“Well, they have already been presented. I know that, for I sent them. I take a special interest in Church matters. My uncle is one of the old school; he does not understand the importance of religion, while I realize it thoroughly. Now this is how things stand: the six candidates have been presented to the Pope, and the Holy Father has only accepted four. As far as the other two are concerned, that is M. Guitrel and M. Morrue, he does not absolutely reject them, but he says he has not yet sufficient information concerning them.” Maurice Cheiral shook his head gravely. “He has not sufficient information! And when he gets more I do not know what he will say. Between ourselves, dear lady, Guitrel looks to me a bit of a rogue, and we cannot be too careful in choosing our bishops. The clergy is a force upon which a prudent Government should be able to rely; we are just beginning to realize that.”
“You are quite right,” said Madame Clavelin.
“On the other hand,” went on the secretary-in-chief, “your candidate seems learned, well read, and open-minded.”
“Well?” asked Madame Worms-Clavelin, with a delightful smile.
“It is difficult!” replied Cheiral.
Cheiral was not a very clever man. He took few things into consideration, and always acted on reasons so futile that they were difficult to unravel. And so it was thought, that, being still young, he was swayed by personal motives. At the present time he had just finished reading a book by M. Imbert de Saint-Amand on the Tuileries during the second Empire; the splendour of the brilliant court had particularly taken his fancy, and the book had fired him with the desire to live, like the Duc de Morny, a life in which politics should be combined with pleasure and power of every description.
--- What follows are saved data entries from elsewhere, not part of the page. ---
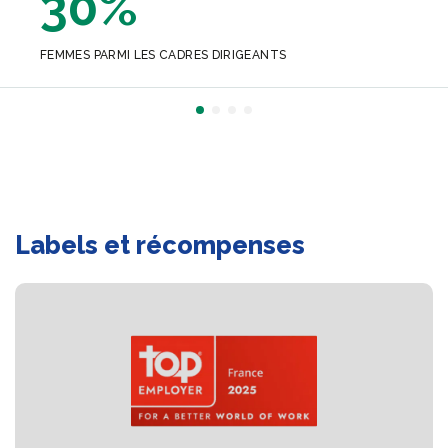
30%
FEMMES PARMI LES CADRES DIRIGEANTS
Labels et récompenses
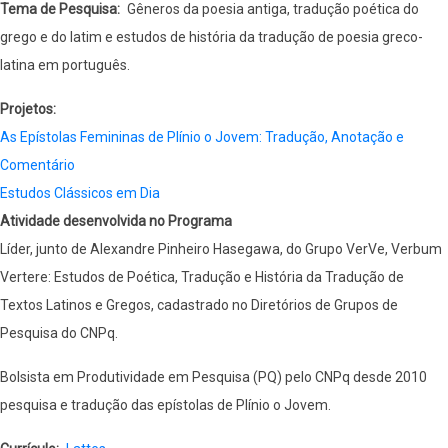
Tema de Pesquisa
Gêneros da poesia antiga, tradução poética do
grego e do latim e estudos de história da tradução de poesia greco-
latina em português.
Projetos
As Epístolas Femininas de Plínio o Jovem: Tradução, Anotação e
Comentário
Estudos Clássicos em Dia
Atividade desenvolvida no Programa
Líder, junto de Alexandre Pinheiro Hasegawa, do Grupo VerVe, Verbum
Vertere: Estudos de Poética, Tradução e História da Tradução de
Textos Latinos e Gregos, cadastrado no Diretórios de Grupos de
Pesquisa do CNPq.
Bolsista em Produtividade em Pesquisa (PQ) pelo CNPq desde 2010
pesquisa e tradução das epístolas de Plínio o Jovem.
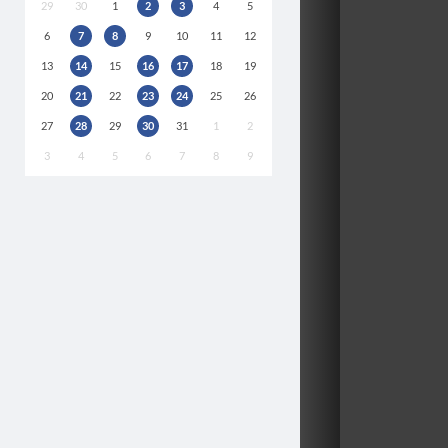
29
30
1
2
3
4
5
6
7
8
9
10
11
12
13
14
15
16
17
18
19
20
21
22
23
24
25
26
27
28
29
30
31
1
2
3
4
5
6
7
8
9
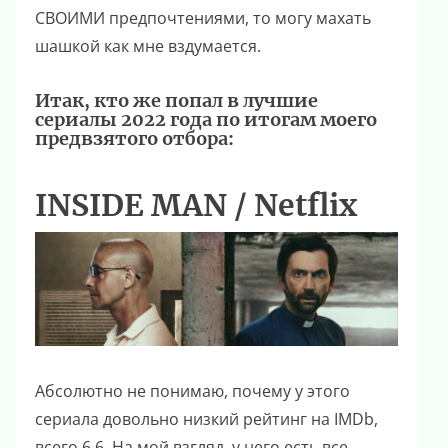
СВОИМИ предпочтениями, то могу махать
шашкой как мне вздумается.
Итак, кто же попал в лучшие
сериалы 2022 года по итогам моего
предвзятого отбора:
INSIDE MAN / Netflix
Абсолютно не понимаю, почему у этого
сериала довольно низкий рейтинг на IMDb,
всего 6.6. На мой взгляд, у него есть все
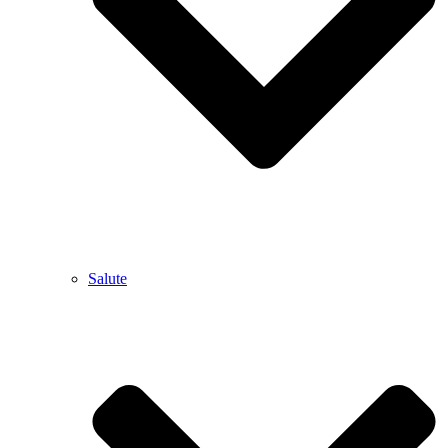
Salute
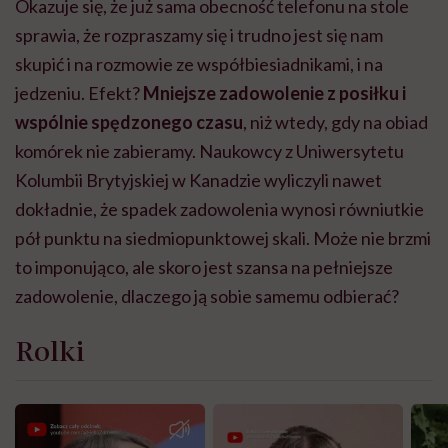
Okazuje się, że już sama obecność telefonu na stole
sprawia, że rozpraszamy się i trudno jest się nam
skupić i na rozmowie ze współbiesiadnikami, i na
jedzeniu. Efekt?
Mniejsze zadowolenie z posiłku i
wspólnie spędzonego czasu
, niż wtedy, gdy na obiad
komórek nie zabieramy. Naukowcy z Uniwersytetu
Kolumbii Brytyjskiej w Kanadzie wyliczyli nawet
dokładnie, że spadek zadowolenia wynosi równiutkie
pół punktu na siedmiopunktowej skali. Może nie brzmi
to imponująco, ale skoro jest szansa na pełniejsze
zadowolenie, dlaczego ją sobie samemu odbierać?
Rolki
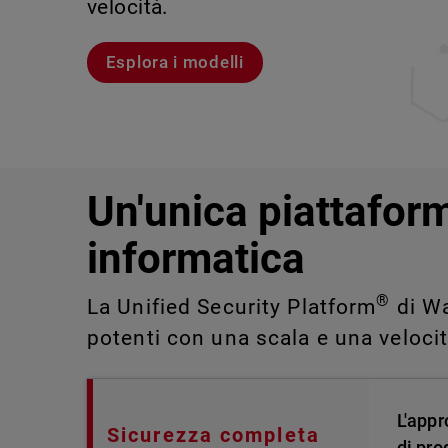
velocità.
violazioni e portare alla luce rischi 
IT impossibili da rilevare o gestire 
Scopri Rai
Scopri WatchGuard EDR
Esplora i modelli
Scopri CloudDR
Un'unica piattaform
informatica
®
La Unified Security Platform
di Wa
potenti con una scala e una veloci
L'appr
Sicurezza completa
di pro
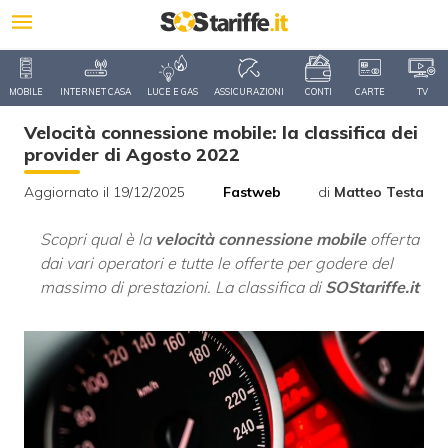
MOBILE
INTERNET CASA
LUCE E GAS
ASSICURAZIONI
CONTI
CARTE
TV
Velocità connessione mobile: la classifica dei
provider di Agosto 2022
Aggiornato il 19/12/2025
Fastweb
di
Matteo Testa
Scopri qual è la
velocità connessione mobile
offerta
dai vari operatori e tutte le offerte per godere del
massimo di prestazioni. La classifica di
SOStariffe.it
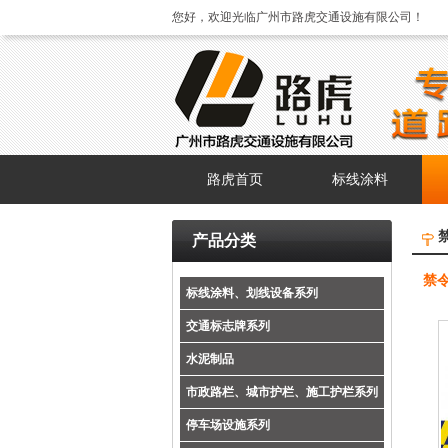
您好，欢迎光临广州市路虎交通设施有限公司！
路虎首页
标线涂料
产品分类
禁
标线涂料、划线设备系列
交通标志牌系列
水泥制品
市政路栏、城市护栏、施工护栏系列
停车场设施系列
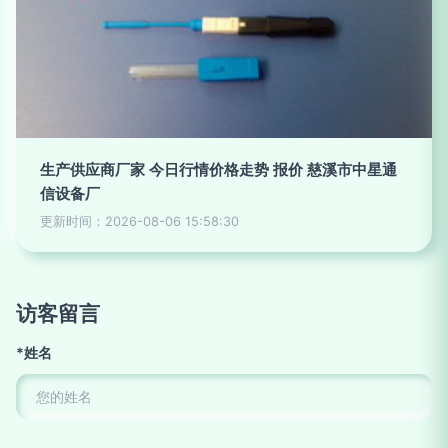
生产供应商厂家 今日行情价格走势 报价 慈溪市中星通
信设备厂
更新时间：2026-08-06 15:58:30
访客留言
*姓名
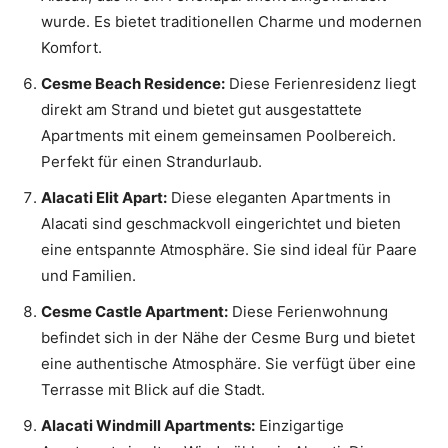
wurde. Es bietet traditionellen Charme und modernen
Komfort.
Cesme Beach Residence:
Diese Ferienresidenz liegt
direkt am Strand und bietet gut ausgestattete
Apartments mit einem gemeinsamen Poolbereich.
Perfekt für einen Strandurlaub.
Alacati Elit Apart:
Diese eleganten Apartments in
Alacati sind geschmackvoll eingerichtet und bieten
eine entspannte Atmosphäre. Sie sind ideal für Paare
und Familien.
Cesme Castle Apartment:
Diese Ferienwohnung
befindet sich in der Nähe der Cesme Burg und bietet
eine authentische Atmosphäre. Sie verfügt über eine
Terrasse mit Blick auf die Stadt.
Alacati Windmill Apartments:
Einzigartige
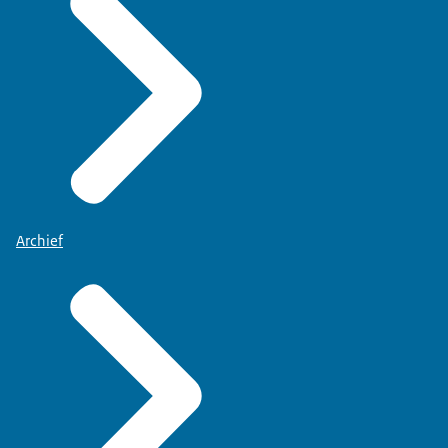
Archief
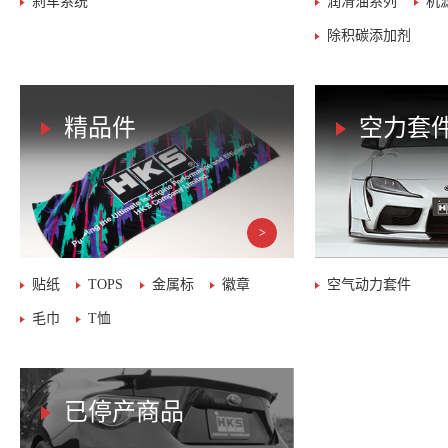
刹车系统
润滑油系列
机
除积碳添加剂
精品件
空力套
贴纸
TOPS
金属标
徽章
空气动力套件
毛巾
T恤
已停产商品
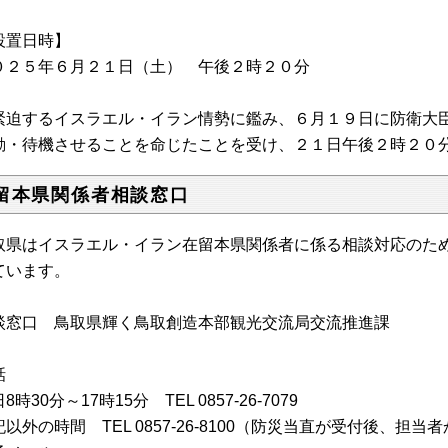
設置日時】
０２５年６月２１日（土） 午後２時２０分
緊迫するイスラエル・イラン情勢に鑑み、６月１９日に防衛大
動・待機させることを命じたことを受け、２１日午後２時２０
留本県関係者相談窓口
取県はイスラエル・イラン在留本県関係者に係る相談対応のた
ています。
談窓口 鳥取県輝く鳥取創造本部観光交流局交流推進課
話
日
8
時
30
分～
17
時
15
分
TEL 0857-26-7079
記以外の時間
TEL 0857-26-8100
（防災当直が受付後、担当者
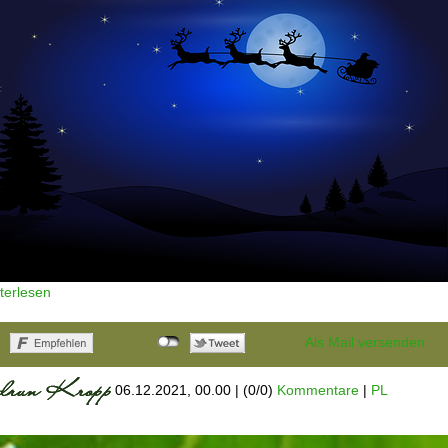
terlesen
Als Mail versenden
06.12.2021, 00.00
|
(0/0)
Kommentare
|
PL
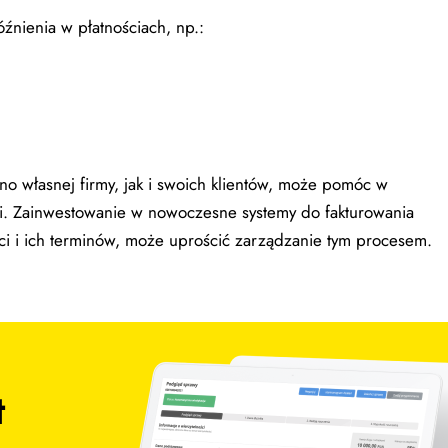
nienia w płatnościach, np.:
o własnej firmy, jak i swoich klientów, może pomóc w
. Zainwestowanie w nowoczesne systemy do fakturowania
ści i ich terminów, może uprościć zarządzanie tym procesem.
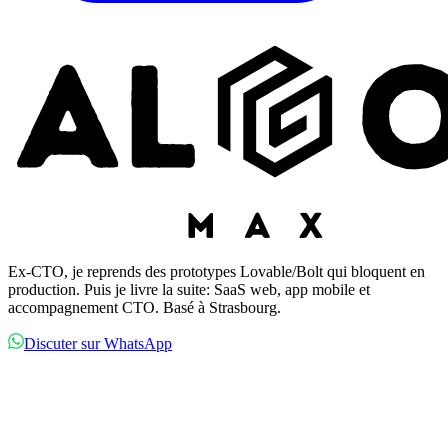
Ex-CTO, je reprends des prototypes Lovable/Bolt qui bloquent en
production. Puis je livre la suite: SaaS web, app mobile et
accompagnement CTO. Basé à Strasbourg.
Discuter sur WhatsApp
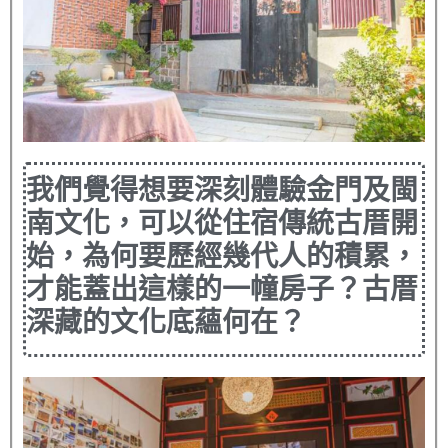
我們覺得想要深刻體驗金門及閩
南文化，可以從住宿傳統古厝開
始，為何要歷經幾代人的積累，
才能蓋出這樣的一幢房子？古厝
深藏的文化底蘊何在？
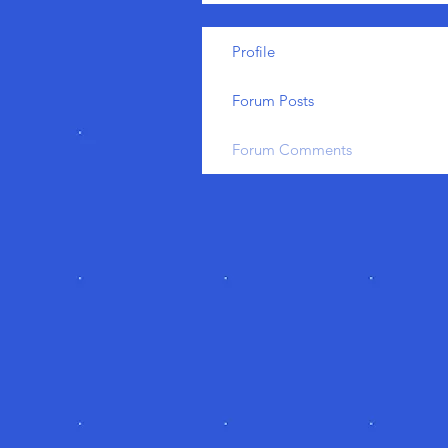
Profile
Forum Posts
Forum Comments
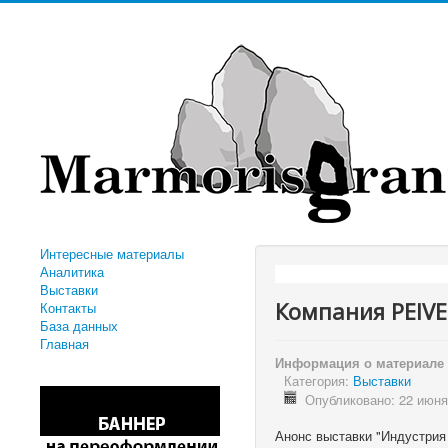
Интересные материалы
Аналитика
"
Выставки
Компания PEIVE
Контакты
База данных
Главная
Информация о материале
Категория:
Выставки
Опубликовано: 22 июня
Анонс выставки "Индустрия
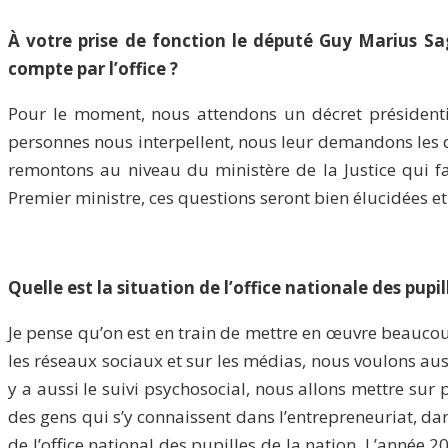
À votre prise de fonction le député Guy Marius Sag
compte par l’office ?
Pour le moment, nous attendons un décret présidentiel
personnes nous interpellent, nous leur demandons les do
remontons au niveau du ministère de la Justice qui fa
Premier ministre, ces questions seront bien élucidées et
Quelle est la situation de l’office nationale des pupil
Je pense qu’on est en train de mettre en œuvre beauco
les réseaux sociaux et sur les médias, nous voulons auss
y a aussi le suivi psychosocial, nous allons mettre sur
des gens qui s’y connaissent dans l’entrepreneuriat, da
de l’office national des pupilles de la nation. L’anné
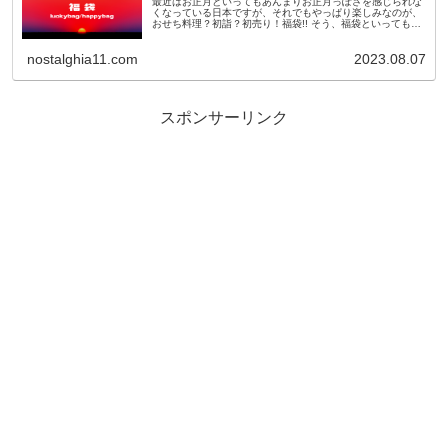
最近はお正月といってもあんまりお正月っぽさを感じられな
くなっている日本ですが、それでもやっぱり楽しみなのが、
おせち料理？初詣？初売り！福袋!! そう、福袋といっても最
近のものは11月頃から早々に予約が開始されたり、人気ショ
ップやブランドのも...
nostalghia11.com
2023.08.07
スポンサーリンク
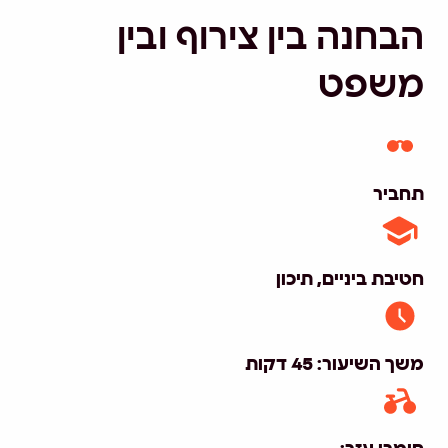
הבחנה בין צירוף ובין
משפט
תחביר
חטיבת ביניים, תיכון
משך השיעור: 45 דקות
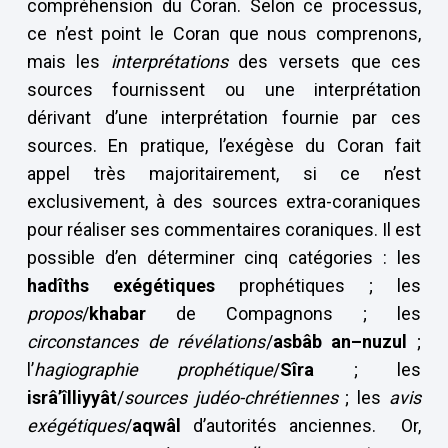
compréhension du Coran. Selon ce processus,
ce n’est point le Coran que nous comprenons,
mais les
interprétations
des versets que ces
sources fournissent ou une interprétation
dérivant d’une interprétation fournie par ces
sources. En pratique, l’exégèse du Coran fait
appel très majoritairement, si ce n’est
exclusivement, à des sources extra-coraniques
pour réaliser ses commentaires coraniques. Il est
possible d’en déterminer cinq catégories : les
hadîths exégétiques
prophétiques ; les
propos
/
khabar
de Compagnons ; les
circonstances de révélations
/
asbâb an–nuzul
;
l’
hagiographie
prophétique
/
Sîra
; les
isrâ’îlliyyât
/
sources judéo-chrétiennes
; les
avis
exégétiques
/
aqwâl
d’autorités anciennes. Or,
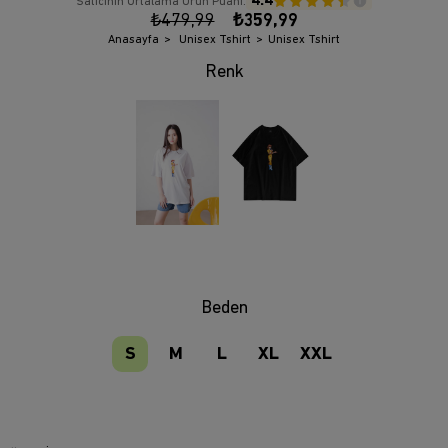
4.4
Satıcının Ortalama Ürün Puanı:
₺479,99
₺359,99
Anasayfa
Unisex Tshirt
Unisex Tshirt
Beden
S
M
L
XL
XXL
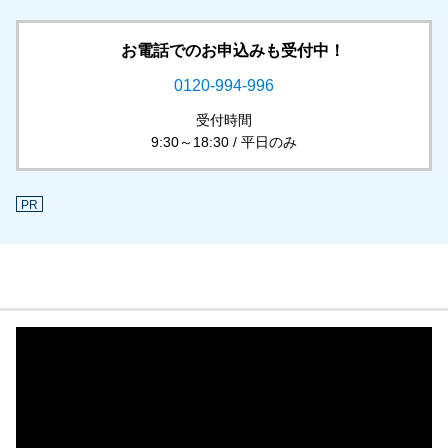
お電話でのお申込みも受付中！
0120-994-996
受付時間
9:30～18:30 / 平日のみ
PR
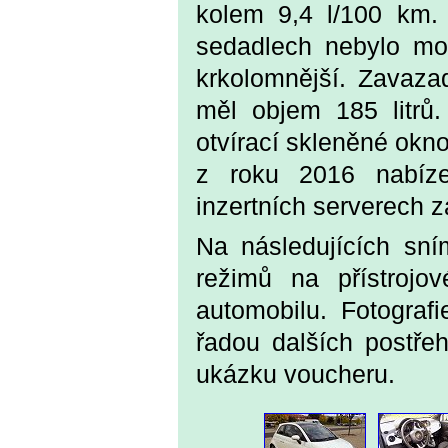
kolem 9,4 l/100 km.
sedadlech nebylo mo
krkolomnější. Zavazad
měl objem 185 litrů.
otvírací skleněné okno
z roku 2016 nabíz
inzertních serverech z
Na následujících sním
režimů na přístrojo
automobilu. Fotograf
řadou dalších postřeh
ukázku voucheru.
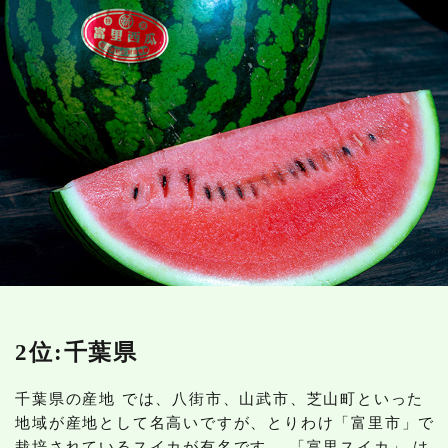
2位:千葉県
千葉県の産地 では、八街市、山武市、芝山町といった
地域が産地として名高いですが、とりわけ「富里市」で
栽培されているスイカが有名です。 「富里スイカ」 は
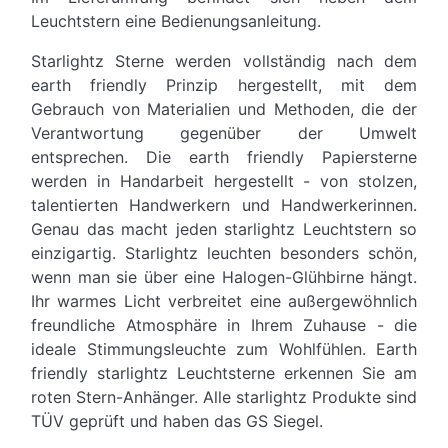
Leuchtstern eine Bedienungsanleitung.
Starlightz Sterne werden vollständig nach dem
earth friendly Prinzip hergestellt, mit dem
Gebrauch von Materialien und Methoden, die der
Verantwortung gegenüber der Umwelt
entsprechen. Die earth friendly Papiersterne
werden in Handarbeit hergestellt - von stolzen,
talentierten Handwerkern und Handwerkerinnen.
Genau das macht jeden starlightz Leuchtstern so
einzigartig. Starlightz leuchten besonders schön,
wenn man sie über eine Halogen-Glühbirne hängt.
Ihr warmes Licht verbreitet eine außergewöhnlich
freundliche Atmosphäre in Ihrem Zuhause - die
ideale Stimmungsleuchte zum Wohlfühlen. Earth
friendly starlightz Leuchtsterne erkennen Sie am
roten Stern-Anhänger. Alle starlightz Produkte sind
TÜV geprüft und haben das GS Siegel.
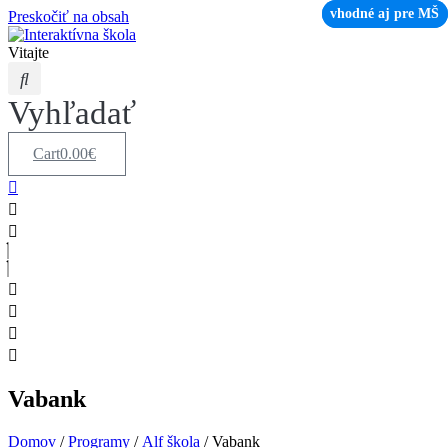
vhodné aj pre MŠ
vhodné aj pre MŠ
Preskočiť na obsah
Vitajte
Vyhľadať
Cart
0.00
€
Vabank
Domov
/
Programy
/
Alf škola
/ Vabank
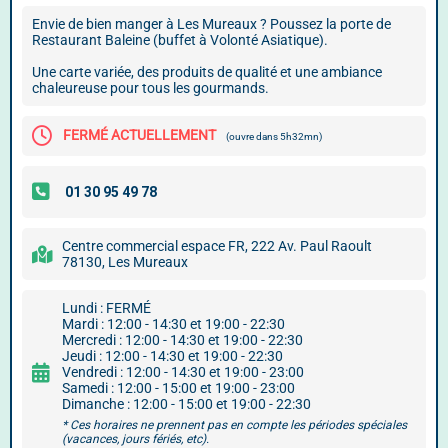
Envie de bien manger à Les Mureaux ? Poussez la porte de
Restaurant Baleine (buffet à Volonté Asiatique).
Une carte variée, des produits de qualité et une ambiance
chaleureuse pour tous les gourmands.
FERMÉ ACTUELLEMENT
(ouvre dans 5h32mn)
Centre commercial espace FR, 222 Av. Paul Raoult
78130, Les Mureaux
Lundi : FERMÉ
Mardi : 12:00 - 14:30 et 19:00 - 22:30
Mercredi : 12:00 - 14:30 et 19:00 - 22:30
Jeudi : 12:00 - 14:30 et 19:00 - 22:30
Vendredi : 12:00 - 14:30 et 19:00 - 23:00
Samedi : 12:00 - 15:00 et 19:00 - 23:00
Dimanche : 12:00 - 15:00 et 19:00 - 22:30
* Ces horaires ne prennent pas en compte les périodes spéciales
(vacances, jours fériés, etc).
He looked at Madame Worms-Clavelin in a manner the significance of which she thoroughly comprehended as she sat there silent with lowered gaze.
“My uncle,” went on Cheiral, “gives me a free hand in this matter, which does not interest him at all. I can set about it in two ways. I can propose without further delay the four candidates accepted by the Holy Father, or I can tell the Nuncio that things will remain at a standstill until the Holy See has approved of six candidates. I have not yet made up my mind, but should be delighted to talk the matter over with you. Shall I expect you to-morrow afternoon at five o’clock, and wait for you in a closed carriage at the end of the Rue Vigny by the gates of the Park Monceau?”
“There’s not much risk in that,” thought Madame Worms-Clavelin, her only reply a slight quivering of her downcast lids.